As it turns out, “all the work of serving in the temple” includes its music services. We are not left to guess about the authority for the temple’s music. To understand the next references, we must move forward in history. After Solomon, the successive kings of Judah act something like a seesaw. They often swing alternately between bad kings and good kings. Bad kings destroy the worship of the true God. Then good kings must restore it. How do they go about this restoration? By trusting God enough to obey His revealed way to worship. Notice the authority behind Hezekiah’s reforms.
He [King Hezekiah] stationed the Levites in the temple of the LORD with cymbals, harps and lyres in the way prescribed by David and Gad the king’s seer and Nathan the prophet; this was commanded by the LORD through His prophets. (2 Chronicles 29:25)
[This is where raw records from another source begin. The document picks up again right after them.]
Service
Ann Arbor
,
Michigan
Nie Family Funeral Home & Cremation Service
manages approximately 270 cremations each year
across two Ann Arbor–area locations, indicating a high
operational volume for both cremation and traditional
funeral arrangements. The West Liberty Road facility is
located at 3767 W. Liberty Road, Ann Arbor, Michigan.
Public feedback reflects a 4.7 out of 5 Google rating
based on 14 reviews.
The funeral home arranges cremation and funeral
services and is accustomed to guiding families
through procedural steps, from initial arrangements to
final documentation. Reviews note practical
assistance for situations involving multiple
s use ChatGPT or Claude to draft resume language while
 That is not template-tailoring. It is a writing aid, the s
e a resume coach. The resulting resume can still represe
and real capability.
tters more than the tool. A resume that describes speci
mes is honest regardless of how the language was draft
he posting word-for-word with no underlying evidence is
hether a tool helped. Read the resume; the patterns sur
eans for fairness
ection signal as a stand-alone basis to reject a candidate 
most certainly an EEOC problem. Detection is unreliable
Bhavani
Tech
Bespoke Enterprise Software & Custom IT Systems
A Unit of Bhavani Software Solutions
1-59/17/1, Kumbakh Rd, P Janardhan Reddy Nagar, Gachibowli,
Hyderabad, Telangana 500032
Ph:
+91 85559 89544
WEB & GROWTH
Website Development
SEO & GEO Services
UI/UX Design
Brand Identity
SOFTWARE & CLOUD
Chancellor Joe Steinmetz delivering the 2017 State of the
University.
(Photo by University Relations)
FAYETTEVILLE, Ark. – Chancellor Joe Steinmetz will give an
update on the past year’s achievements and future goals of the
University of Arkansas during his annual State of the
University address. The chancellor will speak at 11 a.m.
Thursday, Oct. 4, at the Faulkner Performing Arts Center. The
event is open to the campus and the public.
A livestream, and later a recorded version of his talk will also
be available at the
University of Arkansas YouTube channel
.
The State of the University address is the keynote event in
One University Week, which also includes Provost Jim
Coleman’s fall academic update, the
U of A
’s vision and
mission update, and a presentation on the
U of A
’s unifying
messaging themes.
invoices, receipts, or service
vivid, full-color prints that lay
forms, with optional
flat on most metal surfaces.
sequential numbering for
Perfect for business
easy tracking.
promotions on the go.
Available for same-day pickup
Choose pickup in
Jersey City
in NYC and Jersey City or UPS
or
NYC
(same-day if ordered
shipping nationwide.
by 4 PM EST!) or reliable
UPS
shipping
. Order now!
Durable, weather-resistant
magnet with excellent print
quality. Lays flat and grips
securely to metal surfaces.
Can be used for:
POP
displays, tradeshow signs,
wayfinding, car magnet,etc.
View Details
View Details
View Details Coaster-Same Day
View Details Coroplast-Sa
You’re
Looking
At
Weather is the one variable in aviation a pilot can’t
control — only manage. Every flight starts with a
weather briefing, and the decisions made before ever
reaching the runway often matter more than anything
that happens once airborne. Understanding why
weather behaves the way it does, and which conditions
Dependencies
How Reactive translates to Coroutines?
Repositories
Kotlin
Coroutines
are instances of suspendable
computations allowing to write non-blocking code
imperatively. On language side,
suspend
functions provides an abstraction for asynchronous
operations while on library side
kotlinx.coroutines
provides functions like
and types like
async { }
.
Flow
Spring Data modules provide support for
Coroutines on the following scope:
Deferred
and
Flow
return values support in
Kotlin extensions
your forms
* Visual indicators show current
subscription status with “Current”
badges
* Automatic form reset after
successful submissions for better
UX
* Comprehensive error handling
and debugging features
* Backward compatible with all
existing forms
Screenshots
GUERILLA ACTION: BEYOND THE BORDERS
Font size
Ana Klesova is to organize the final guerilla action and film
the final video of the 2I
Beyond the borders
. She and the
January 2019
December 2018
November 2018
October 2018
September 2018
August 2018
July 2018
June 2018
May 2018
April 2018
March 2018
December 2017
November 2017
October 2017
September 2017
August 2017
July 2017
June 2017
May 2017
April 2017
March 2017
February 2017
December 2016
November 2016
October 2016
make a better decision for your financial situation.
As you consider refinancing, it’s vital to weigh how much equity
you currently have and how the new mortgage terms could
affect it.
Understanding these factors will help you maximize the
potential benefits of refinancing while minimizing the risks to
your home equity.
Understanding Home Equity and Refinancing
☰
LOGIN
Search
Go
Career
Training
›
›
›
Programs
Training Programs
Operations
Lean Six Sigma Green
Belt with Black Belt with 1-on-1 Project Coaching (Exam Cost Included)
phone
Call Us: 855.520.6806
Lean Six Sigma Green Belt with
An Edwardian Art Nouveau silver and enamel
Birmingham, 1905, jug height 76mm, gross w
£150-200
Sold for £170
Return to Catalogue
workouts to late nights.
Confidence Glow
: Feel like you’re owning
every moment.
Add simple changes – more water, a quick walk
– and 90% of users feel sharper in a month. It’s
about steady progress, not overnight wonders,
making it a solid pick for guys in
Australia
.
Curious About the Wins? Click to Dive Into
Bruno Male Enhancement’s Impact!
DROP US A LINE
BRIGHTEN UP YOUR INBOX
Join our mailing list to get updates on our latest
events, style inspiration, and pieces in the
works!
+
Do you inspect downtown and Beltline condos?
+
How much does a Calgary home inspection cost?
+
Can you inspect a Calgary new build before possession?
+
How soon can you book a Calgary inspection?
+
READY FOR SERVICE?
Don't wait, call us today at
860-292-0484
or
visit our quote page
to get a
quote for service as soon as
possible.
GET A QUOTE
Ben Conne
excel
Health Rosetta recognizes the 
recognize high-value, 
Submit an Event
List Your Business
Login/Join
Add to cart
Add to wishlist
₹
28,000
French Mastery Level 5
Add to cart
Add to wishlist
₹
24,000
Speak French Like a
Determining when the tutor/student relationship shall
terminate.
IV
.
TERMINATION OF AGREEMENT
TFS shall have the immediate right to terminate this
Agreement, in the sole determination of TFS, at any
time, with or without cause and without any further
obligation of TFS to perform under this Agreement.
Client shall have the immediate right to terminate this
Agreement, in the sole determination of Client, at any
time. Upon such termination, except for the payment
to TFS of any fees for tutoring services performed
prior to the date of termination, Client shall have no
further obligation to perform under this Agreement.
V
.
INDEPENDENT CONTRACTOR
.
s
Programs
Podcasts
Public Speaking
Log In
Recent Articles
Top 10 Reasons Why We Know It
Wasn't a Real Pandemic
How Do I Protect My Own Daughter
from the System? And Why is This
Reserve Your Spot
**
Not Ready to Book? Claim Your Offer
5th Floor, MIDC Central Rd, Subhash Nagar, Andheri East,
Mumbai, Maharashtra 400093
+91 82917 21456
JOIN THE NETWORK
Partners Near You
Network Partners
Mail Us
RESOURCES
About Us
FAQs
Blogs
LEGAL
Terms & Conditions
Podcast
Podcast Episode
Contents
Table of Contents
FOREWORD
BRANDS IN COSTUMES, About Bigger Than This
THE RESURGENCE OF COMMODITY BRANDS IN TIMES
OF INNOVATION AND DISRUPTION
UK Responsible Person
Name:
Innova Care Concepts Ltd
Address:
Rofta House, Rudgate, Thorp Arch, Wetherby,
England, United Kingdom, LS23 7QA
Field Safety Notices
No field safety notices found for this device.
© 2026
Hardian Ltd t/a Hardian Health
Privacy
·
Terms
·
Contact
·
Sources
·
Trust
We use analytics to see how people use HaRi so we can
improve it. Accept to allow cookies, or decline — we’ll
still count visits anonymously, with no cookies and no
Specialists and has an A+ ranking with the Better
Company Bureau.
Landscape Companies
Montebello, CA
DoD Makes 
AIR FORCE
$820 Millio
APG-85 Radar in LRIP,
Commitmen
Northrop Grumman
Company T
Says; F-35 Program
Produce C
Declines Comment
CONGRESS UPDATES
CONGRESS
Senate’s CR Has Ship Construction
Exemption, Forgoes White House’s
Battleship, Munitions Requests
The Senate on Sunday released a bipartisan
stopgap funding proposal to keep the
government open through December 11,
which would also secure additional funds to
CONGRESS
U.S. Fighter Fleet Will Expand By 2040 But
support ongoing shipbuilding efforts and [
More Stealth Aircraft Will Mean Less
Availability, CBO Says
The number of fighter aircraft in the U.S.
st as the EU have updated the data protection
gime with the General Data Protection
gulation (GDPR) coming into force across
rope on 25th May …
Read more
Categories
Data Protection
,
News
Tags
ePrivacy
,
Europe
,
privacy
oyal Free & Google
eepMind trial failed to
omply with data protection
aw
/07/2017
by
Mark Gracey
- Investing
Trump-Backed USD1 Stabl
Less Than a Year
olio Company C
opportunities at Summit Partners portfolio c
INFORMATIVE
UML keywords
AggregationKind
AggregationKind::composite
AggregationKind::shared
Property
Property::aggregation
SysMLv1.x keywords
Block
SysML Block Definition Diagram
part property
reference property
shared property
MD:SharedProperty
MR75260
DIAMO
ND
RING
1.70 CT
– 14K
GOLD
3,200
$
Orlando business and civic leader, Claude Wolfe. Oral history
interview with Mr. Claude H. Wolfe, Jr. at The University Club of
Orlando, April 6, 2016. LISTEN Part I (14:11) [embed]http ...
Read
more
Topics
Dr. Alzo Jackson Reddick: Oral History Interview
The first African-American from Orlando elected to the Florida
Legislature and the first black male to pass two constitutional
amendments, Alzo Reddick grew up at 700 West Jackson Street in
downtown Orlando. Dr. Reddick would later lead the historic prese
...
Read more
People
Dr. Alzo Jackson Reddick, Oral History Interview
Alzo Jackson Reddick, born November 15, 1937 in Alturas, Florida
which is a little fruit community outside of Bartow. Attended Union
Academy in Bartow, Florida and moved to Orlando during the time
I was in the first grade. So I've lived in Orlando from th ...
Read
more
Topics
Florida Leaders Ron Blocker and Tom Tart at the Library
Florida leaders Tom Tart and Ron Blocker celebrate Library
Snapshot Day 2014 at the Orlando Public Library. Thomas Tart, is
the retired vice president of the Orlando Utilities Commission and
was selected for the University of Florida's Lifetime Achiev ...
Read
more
Levitical use of instruments is “commanded by the LORD.” After Hezekiah’s time, most Israelites fail to follow the example set by David and Hezekiah. The people of Israel and Judah grow more wicked, which eventually results in their total defeat. The Babylonians destroy Jerusalem and its beautiful temple. They carry the captive Israelites into exile to distant lands. (From this sad period comes the familiar song of Psalm 137: “By the waters of Babylon, there we sat down and wept, when we remembered Zion. On the willows there we hung up our lyres.”)
After seventy years in Babylonian captivity, Jews return to their homeland to build a new temple and re-start its services. How will they go about this restoration? By applying the lesson of the exile: We had our own way and destroyed ourselves. Now, let God have His way! Let God be God!